I'd love to learn a bit more about if you have any references! I've always been interested in graphics programming but have spent most of my time on the CPU side of things
This is indeed a fascinated topic! I learned most of what I know from this very well written blog series:
Rys looks at our PowerVR graphics architecture and describes how Tile-Based Rendering (TBR) works in practice.
www.imaginationtech.com
The deferred rendering technique in PowerVR GPUs takes the information generated by the tiler to defer the rendering of subsequently generated pixels.
www.imaginationtech.com
It is worth noting that Apple likely adapted their TBDR hardware from Imagination directly (Apple's shading backend is entirely different though).
@mr_roboto already summed it up in a very neat way. I would only add that tile based rendering as most modern GPUs do is a caching optimization (by processing triangles in a close proximity to each other it's more likely that you will fetch texture data that is closely laid out in the memory), but triangles are still rasterized and shaded immediately. The big difference to TBDR GPUs (currently only Apple and IMG) is that they will first rasterize every single triangle in the tile and only then do shading. This means that every visible pixel is shaded exactly once.
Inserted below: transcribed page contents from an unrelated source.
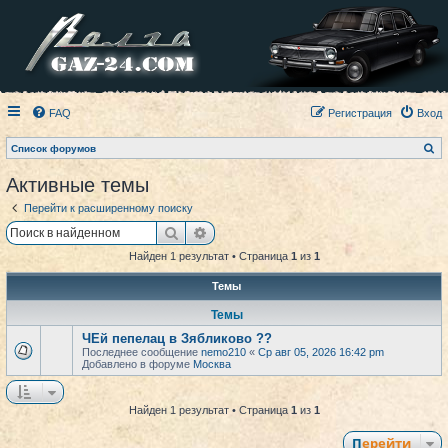
FAQ
Регистрация
Вход
П
Список форумов
о
и
Активные темы
с
к
Перейти к расширенному поиску
Поиск
Расширенный поиск
Найден 1 результат • Страница
1
из
1
Темы
Темы
ЧЕй пепелац в Зябликово ??
Последнее сообщение
nemo210
«
Ср авг 05, 2026 16:42 pm
Добавлено в форуме
Москва
Найден 1 результат • Страница
1
из
1
Перейти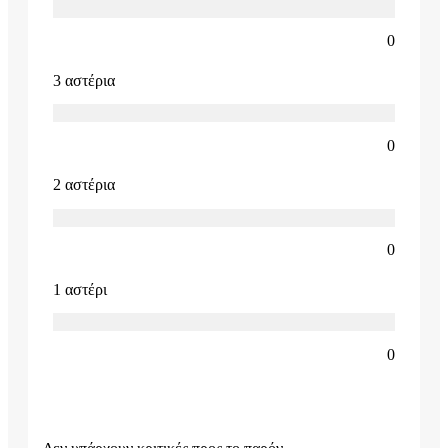
0
3 αστέρια
0
2 αστέρια
0
1 αστέρι
0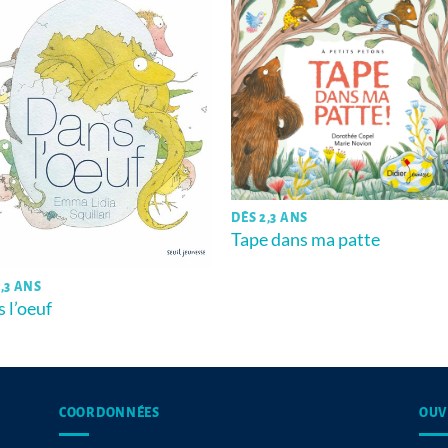
DÈS 2,3 ANS
Tape dans ma patte
,3 ANS
 l’oeuf
COORDONNÉES
OUV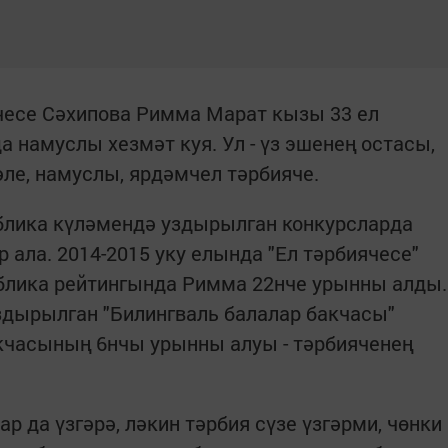
чесе Сәхипова Римма Марат кызы 33 ел
 намуслы хезмәт куя. Ул - үз эшенең остасы,
әле, намуслы, ярдәмчел тәрбияче.
ублика күләмендә уздырылган конкурсларда
 ала. 2014-2015 уку елында "Ел тәрбиячесе"
блика рейтингында Римма 22нче урынны алды.
здырылган "Билингваль балалар бакчасы"
кчасының 6нчы урынны алуы - тәрбияченең
р да үзгәрә, ләкин тәрбия сүзе үзгәрми, чөнки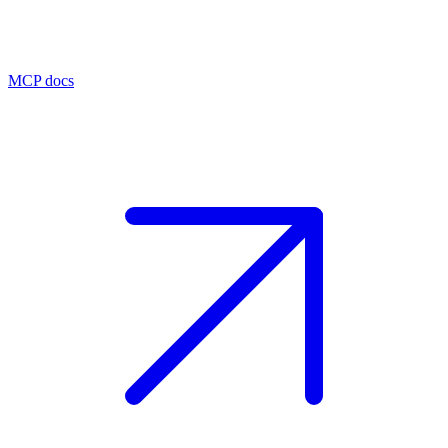
MCP docs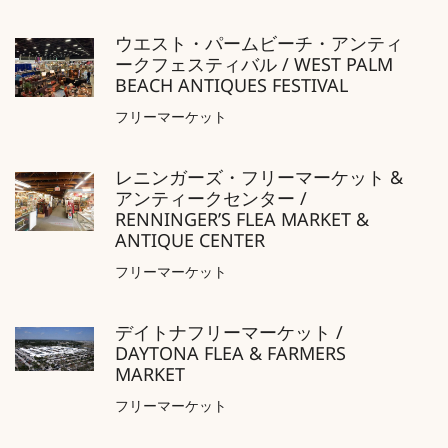
ウエスト・パームビーチ・アンティ
ークフェスティバル / WEST PALM
BEACH ANTIQUES FESTIVAL
フリーマーケット
レニンガーズ・フリーマーケット &
アンティークセンター /
RENNINGER’S FLEA MARKET &
ANTIQUE CENTER
フリーマーケット
デイトナフリーマーケット /
DAYTONA FLEA & FARMERS
MARKET
フリーマーケット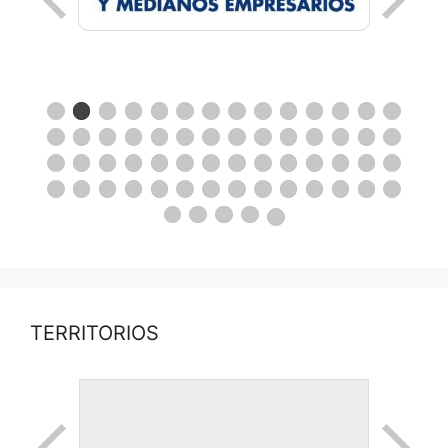
TERRITORIOS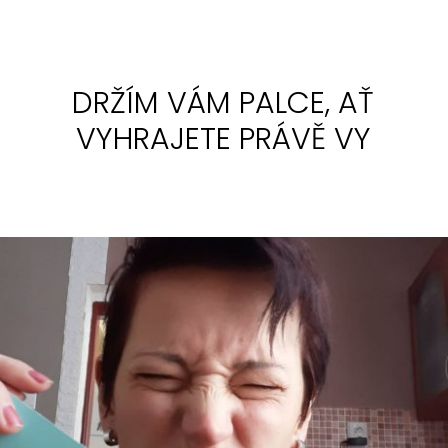
DRŽÍM VÁM PALCE, AŤ
VYHRAJETE PRÁVĚ VY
While the result is the same, the underlaying implications are actually very significant: TBDR GPUs can dispatch shading work in regular grids of 32x32 pixels (always doing 1024 pixels per shader invocation), while immediate renderers have to dispatch shaders for each triangle individually (they usually side 8x4 groups of pixels at once, which creates inefficiencies at triangle edges). Also, the TBDR model offers guarantees that the immediate model simply can not. For example:
- with TBDR you know that you "own" the pixel as no other shader invocation be computing the value of that pixel at the same time (in immediate rendering there can be data races, e.g. two overlapping triangles may be shaded simultaneously). This allows you to do things like race-free framebuffer reads that are key to programmable blending and other advanced techniques
- with TBDR you know that all other triangles in the same tile have already been rasterized, this allows you to deterministically track the state of multiple pixels at once. This again allowed Apple to do implement some really cool stuff like persistent cache between shader invocations (multiple shaders can work on the data in sequence, something that no other GPU supports) which is the key to performing some advanced effects without ever leaving the GPU cache
I'd say it's really about both. A lot of the memory bandwidth savings occur because TBDR never shades fully occluded pixels, meaning it doesn't have to fetch texture data for that pixel. But... it also doesn't have to run the shader program against that pixel, so it's saving both at the same time.
You are right of course. I was stressing the bandwidth issue since Apple GPUs are much more limited in this area. TBDR allows them to fetch only what is needed, saving precious bandwidth.
Of course, the flip side of that is that TBDR is weak when rendering transparency effects, especially if application devs don't take care to optimize their rendering pipeline the best way to handle transparency on TBDR GPUs.
I don't thin it's weak per se, it just won't be more efficient (it will have to shade transparent triangles immediately, just like an IMR would). There is still some potential for efficiency wins (e.g. if you have multiple non-overlapping transparent triangles in a tile). I suspect that the GPU will flush the tile when a newly rasterized transparent pixel hits a not-yet-shaded transparent pixel. So basically, if you have a lot of transparent pixels with plenty overdraw, TBDR performance will tank due to constant flushing. But so will IMR performance.
Transparency is a big problem anyway, and if I remember correctly the optimization tips for TBDR and IMR are identical: draw transparent objects last (you have to draw them last and sorted anyway if you want correct results). And then again there is order independent transparency which again can be done more efficiently on Apple GPUs.
Nvidia's GPU since Maxwell do use tile based rendering. As of now, pretty much every architecture out there seems to be using tile based rasterization. ARM Mali, Qualcomm Adreno, AMD, Intel, and Nvidia all uses tile based renderer lol.
Not sure about others, but Nvidia's approach is close to the TBDR since Maxwell.
It is not close, since it's not deferred. Saying that they are close because they both use tiles is like saying that a hybrid is basically the same as a full electric car
Using tiles makes sure that the modern GPU will on average fetch texture data from similar locations, which massively improves caching and is the key for the large performance and efficiency increased of Maxwell and Navi. But true TBDR is much more difficult to achieve because there are just so many edge cases... Imagination was basically the only company to ever do it, and Apple bought the tech from them.
And regarding most mobile GPUs (Mali, Adreno), these are simply atrocious. They cut a lot of corners in order to achieve higher efficiency (e.g. shader splitting) which results in inconsistent programming models. They don't scale with complex geometries since they don't use deferred shading. But it's good enough for lower quality games on mobile that don't try to do anything ambitious.